* **Your task**: The whole listing, exactly as given: write it out, leaving out each image.

* **Available records**:
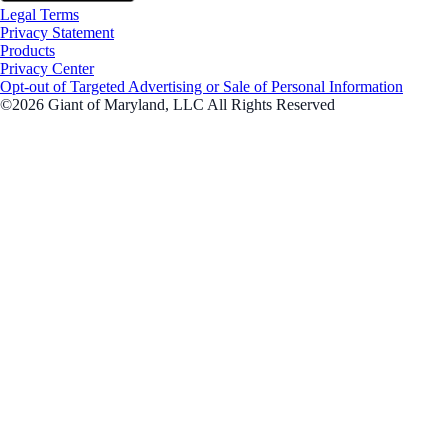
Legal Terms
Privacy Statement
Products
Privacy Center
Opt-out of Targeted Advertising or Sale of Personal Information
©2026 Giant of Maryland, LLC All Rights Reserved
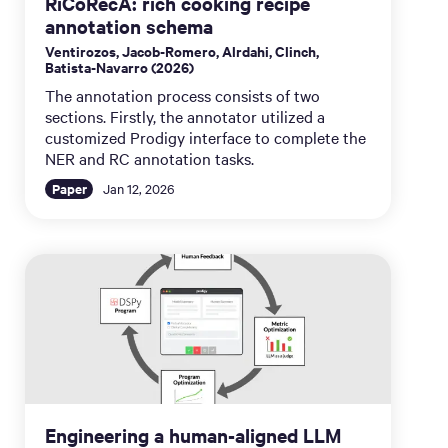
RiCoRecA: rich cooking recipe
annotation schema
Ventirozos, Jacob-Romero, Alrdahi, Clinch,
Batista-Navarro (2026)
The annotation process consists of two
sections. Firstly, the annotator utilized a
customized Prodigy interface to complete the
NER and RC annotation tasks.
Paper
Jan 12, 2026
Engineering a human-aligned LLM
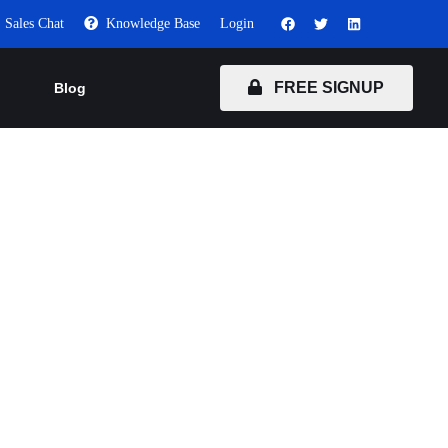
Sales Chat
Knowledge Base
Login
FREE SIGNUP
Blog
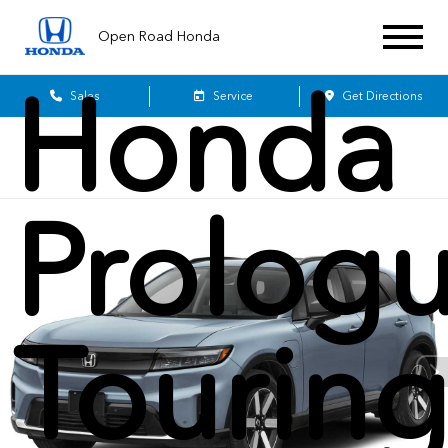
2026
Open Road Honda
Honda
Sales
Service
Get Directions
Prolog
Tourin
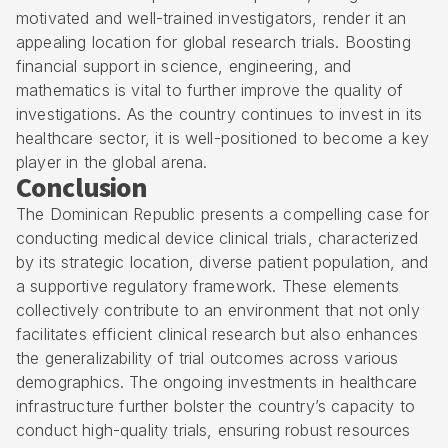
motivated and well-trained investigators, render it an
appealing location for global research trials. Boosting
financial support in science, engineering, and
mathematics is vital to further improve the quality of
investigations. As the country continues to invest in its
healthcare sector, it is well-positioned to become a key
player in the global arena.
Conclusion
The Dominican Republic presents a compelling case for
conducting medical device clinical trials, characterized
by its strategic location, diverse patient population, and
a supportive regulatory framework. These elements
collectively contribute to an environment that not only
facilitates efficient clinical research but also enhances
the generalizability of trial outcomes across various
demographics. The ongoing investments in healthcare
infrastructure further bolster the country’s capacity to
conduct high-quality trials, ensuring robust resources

* **Exercise solution**:
Legal Terms
Privacy Statement
Products
Privacy Center
Opt-out of Targeted Advertising or Sale of Personal Information
©2026 Giant of Maryland, LLC All Rights Reserved
RiCoRecA: rich cooking recipe
annotation schema
Ventirozos, Jacob-Romero, Alrdahi, Clinch,
Batista-Navarro (2026)
The annotation process consists of two
sections. Firstly, the annotator utilized a
customized Prodigy interface to complete the
NER and RC annotation tasks.
Paper
Jan 12, 2026
Engineering a human-aligned LLM
Sales Chat
Knowledge Base
Login
FREE SIGNUP
Blog
2026
Open Road Honda
Honda
Sales
Service
Get Directions
Prolog
Tourin
motivated and well-trained investigators, render it an
appealing location for global research trials. Boosting
financial support in science, engineering, and
mathematics is vital to further improve the quality of
investigations. As the country continues to invest in its
healthcare sector, it is well-positioned to become a key
player in the global arena.
Conclusion
The Dominican Republic presents a compelling case for
conducting medical device clinical trials, characterized
by its strategic location, diverse patient population, and
a supportive regulatory framework. These elements
collectively contribute to an environment that not only
facilitates efficient clinical research but also enhances
the generalizability of trial outcomes across various
demographics. The ongoing investments in healthcare
infrastructure further bolster the country’s capacity to
conduct high-quality trials, ensuring robust resources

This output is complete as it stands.